HPE in its filing said that on 12 December 2023, it “was notified that a suspected nation-state actor, believed to be the threat actor Midnight Blizzard, the state-sponsored actor also known as Cozy Bear, had gained unauthorised access to HPE’s cloud-based email environment.”

It said that with the assistance from external cybersecurity experts, it immediately activated its response process to investigate, contain, and remediate the incident, eradicating the activity.

“Based on our investigation, we now believe that the threat actor accessed and exfiltrated data beginning in May 2023 from a small percentage of HPE mailboxes belonging to individuals in our cybersecurity, go-to-market, business segments, and other functions,” said the firm.
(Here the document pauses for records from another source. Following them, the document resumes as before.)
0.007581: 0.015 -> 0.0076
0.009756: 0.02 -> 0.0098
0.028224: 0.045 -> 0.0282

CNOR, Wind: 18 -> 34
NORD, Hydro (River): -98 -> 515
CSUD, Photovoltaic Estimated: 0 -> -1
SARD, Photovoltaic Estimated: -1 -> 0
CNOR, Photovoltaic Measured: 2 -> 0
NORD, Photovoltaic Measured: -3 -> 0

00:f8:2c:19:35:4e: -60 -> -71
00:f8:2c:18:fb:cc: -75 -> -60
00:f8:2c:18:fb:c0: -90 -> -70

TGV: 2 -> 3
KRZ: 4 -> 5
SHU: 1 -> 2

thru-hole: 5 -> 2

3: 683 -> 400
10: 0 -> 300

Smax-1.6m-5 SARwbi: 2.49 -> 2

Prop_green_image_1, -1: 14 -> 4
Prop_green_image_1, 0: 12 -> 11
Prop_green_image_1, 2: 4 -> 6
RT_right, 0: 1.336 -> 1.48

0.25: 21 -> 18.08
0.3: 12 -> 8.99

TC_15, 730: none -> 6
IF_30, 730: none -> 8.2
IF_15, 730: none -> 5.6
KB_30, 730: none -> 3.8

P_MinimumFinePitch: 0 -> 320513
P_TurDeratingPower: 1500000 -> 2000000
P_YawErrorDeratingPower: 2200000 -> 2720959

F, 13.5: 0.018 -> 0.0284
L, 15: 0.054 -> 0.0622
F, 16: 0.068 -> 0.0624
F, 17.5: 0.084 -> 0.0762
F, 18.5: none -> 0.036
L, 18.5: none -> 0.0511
“While our investigation of this incident and its scope remains ongoing, the Company now understands this incident is likely related to earlier activity by this threat actor, of which we were notified in June 2023, involving unauthorised access to and exfiltration of a limited number of SharePoint files as early as May 2023,” it said.

HPE said that following the notice in June, it immediately investigated with the assistance of external cybersecurity experts and took containment and remediation measures intended to eradicate the activity.

“Upon undertaking such actions, we determined that such activity did not materially impact the Company,” it said. “We have notified and are cooperating with law enforcement and are also assessing our regulatory notification obligations, and we will make notifications as appropriate based on our investigation findings.”

Tech veteran

It comes after Microsoft earlier this month discovered an intrusion of its corporate network on 12 January, which began in late November and which was also blamed Cozy Bear.

A couple of weeks ago HPE had announced it is acquiring Juniper Networks for $14 billion in cash, in a move to bolster its AI networking credentials.

HPE itself was created in the 2015 split of Hewlett-Packard, which saw HPE concentrating on enterprise software and networking, whereas HP focused on making PCs, laptops and printers.